According to Live Science, the giant iceberg measures about 278 square miles and it was spotted floating in the wild by TerraSAR-X, an Earth-observing satellite operated by the German Space Agency (DLR).
In October of 2012 NASA scientists discovered a crack in the Pina Island Glacier as they flew over to survey the ice sheet. At the time, the fracture reportedly spanned about 15 miles in length and 164 feet in width. In May 2012 satellite images showed a second fissure had formed near the top side of the first crack.
"As a result of these cracks, one giant iceberg broke away from the glacier tongue," Angelika Humbert, a glaciologist at the Alfred Wegener Institute, said in a statement.
Humbert and her team had been studying and following the two cracks for a while. She said that icebergs breaking and flowing out to sea was part of a cyclical process.

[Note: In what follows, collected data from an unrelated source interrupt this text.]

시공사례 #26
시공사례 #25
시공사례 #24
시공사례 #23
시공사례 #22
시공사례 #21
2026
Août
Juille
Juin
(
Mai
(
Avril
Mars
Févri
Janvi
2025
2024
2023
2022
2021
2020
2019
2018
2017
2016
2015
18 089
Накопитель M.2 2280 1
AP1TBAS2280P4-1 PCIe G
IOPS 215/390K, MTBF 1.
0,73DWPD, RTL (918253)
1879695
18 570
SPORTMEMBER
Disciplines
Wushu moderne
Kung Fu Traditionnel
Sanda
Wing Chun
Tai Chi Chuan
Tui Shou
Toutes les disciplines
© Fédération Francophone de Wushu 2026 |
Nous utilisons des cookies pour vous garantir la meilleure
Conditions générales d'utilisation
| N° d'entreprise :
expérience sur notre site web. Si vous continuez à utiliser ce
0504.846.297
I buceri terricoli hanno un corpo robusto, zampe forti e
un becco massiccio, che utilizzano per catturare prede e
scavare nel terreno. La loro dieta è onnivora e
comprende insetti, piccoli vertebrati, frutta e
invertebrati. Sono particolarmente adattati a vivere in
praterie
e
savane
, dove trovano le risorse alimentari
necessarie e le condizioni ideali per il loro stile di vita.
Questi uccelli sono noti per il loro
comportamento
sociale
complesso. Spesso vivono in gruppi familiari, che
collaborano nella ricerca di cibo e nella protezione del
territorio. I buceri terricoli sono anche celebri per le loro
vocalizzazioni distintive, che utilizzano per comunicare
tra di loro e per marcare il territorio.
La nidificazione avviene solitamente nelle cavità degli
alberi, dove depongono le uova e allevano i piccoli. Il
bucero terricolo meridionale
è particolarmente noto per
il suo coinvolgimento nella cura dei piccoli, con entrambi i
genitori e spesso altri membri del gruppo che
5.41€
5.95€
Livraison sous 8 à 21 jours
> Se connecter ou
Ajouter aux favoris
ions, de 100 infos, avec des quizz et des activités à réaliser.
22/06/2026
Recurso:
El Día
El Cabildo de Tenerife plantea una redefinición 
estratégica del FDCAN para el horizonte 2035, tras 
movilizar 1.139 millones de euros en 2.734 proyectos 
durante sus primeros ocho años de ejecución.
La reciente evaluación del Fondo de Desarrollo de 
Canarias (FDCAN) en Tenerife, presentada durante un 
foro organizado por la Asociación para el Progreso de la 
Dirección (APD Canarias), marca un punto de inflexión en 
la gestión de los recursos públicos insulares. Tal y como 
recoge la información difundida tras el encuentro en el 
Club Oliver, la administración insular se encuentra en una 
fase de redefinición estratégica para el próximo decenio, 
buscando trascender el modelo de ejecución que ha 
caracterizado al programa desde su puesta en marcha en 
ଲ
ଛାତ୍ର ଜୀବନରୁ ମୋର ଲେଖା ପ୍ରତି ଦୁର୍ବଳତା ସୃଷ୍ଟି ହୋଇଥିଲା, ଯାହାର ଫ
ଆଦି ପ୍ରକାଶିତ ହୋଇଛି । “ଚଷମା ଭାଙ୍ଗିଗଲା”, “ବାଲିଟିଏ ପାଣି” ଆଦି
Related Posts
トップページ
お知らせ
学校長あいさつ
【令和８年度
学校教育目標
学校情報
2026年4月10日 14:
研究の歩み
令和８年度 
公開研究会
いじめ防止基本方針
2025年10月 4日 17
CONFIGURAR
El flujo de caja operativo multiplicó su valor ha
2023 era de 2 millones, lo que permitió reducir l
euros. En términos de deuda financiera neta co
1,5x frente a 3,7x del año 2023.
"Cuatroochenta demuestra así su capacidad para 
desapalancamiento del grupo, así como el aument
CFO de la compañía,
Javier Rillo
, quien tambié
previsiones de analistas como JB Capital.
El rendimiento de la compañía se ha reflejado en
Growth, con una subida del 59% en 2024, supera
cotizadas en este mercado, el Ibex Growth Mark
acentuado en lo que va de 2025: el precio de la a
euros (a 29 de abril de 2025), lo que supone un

"Glaciers are constantly in motion," she said. "They have their very own flow dynamics. Their ice is exposed to permanent tensions and the calving of icebergs is still largely unresearched."
The Pine Island Glacier is the longest and fastest-changing on the West Antarctic Sheet, it last produced large icebergs in 2007 and 2008.
According to researchers, the glacier's rapid flow could have serious consequences in the ecosystem, as it "acts as a plug, holding back part of the immense West Antarctic Ice Sheet whose melting ice contributes to rising sea levels."